According to Murray, analogue cable homes will be harder to convert to digital because many of these subscribers pay for basic packages as part of their rent. “Operators have difficulties in accessing these households as they have to persuade landlords and housing committees to upgrade to digital,” he explained.
Western Europe will pass 150 million digital TV households during summer 2012. This total will grow to 175 million by 2017. FTA DTT will remain the most popular platform. Digital cable will not be far behind, by recording 45 million subs in 2017.
Western European pay TV penetration will average at 59 per cent by 2017, up by only three percentage points on 2011. By 2017, pay TV penetration will range from nearly 100 per cent in the Netherlands to only 29 per cent in Spain.
The number of pay TV subs will grow by nearly 10 million between 2011 and2017 to reach 104 million. This comes despite the loss of 16.5 million analogue cable subs over the same period.

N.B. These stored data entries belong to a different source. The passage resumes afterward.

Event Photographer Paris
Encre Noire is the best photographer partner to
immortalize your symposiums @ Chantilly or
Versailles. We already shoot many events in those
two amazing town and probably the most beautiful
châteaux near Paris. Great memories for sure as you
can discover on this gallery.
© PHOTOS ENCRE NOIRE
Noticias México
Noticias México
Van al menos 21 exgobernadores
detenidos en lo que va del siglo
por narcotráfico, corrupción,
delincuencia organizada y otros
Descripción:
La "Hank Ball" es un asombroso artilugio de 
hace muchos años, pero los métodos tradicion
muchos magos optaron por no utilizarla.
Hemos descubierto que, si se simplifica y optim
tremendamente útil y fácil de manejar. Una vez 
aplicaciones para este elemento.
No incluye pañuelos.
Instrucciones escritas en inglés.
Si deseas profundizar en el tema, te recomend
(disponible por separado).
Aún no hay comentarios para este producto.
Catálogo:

Digital cable will grow by nearly 16 million subs and IPTV will climb by 6.5 million. However, pay DTH will only increase by 2.5 million and pay DTT by 1.5 million.
Despite the increasing number of pay-TV homes, pay-TV revenues will remain flat at US$33 billion. ARPU is falling in most countries and on most platforms.
Murray said the pay-TV arena was more competitive than ever with IPTV platforms launching and cable operators upgrading. “Furthermore, rapid growth in higher-speed broadband connections allows more online video viewing [over-the-top TV]. So cable operators now offer cheaper and scaled-down basic TV packages to retain subs and to attract new ones. The knock-on effect saw DTH operators also dropping their basic package prices and reducing channel choice,” he noted.
“TV ARPU also falls as cable operators and telcos convert their subscribers to double-play or triple-play bundles. These subscribers provide operators with higher overall [blended] ARPU than standalone TV subscribers, but lower TV ARPU. Bundles are particularly attractive during harsh economic times as consumers hunt for bargains. Additionally, double-play and triple-play subs are more loyal than standalone ones, thus cutting churn and the related subscriber-retention costs,” he added.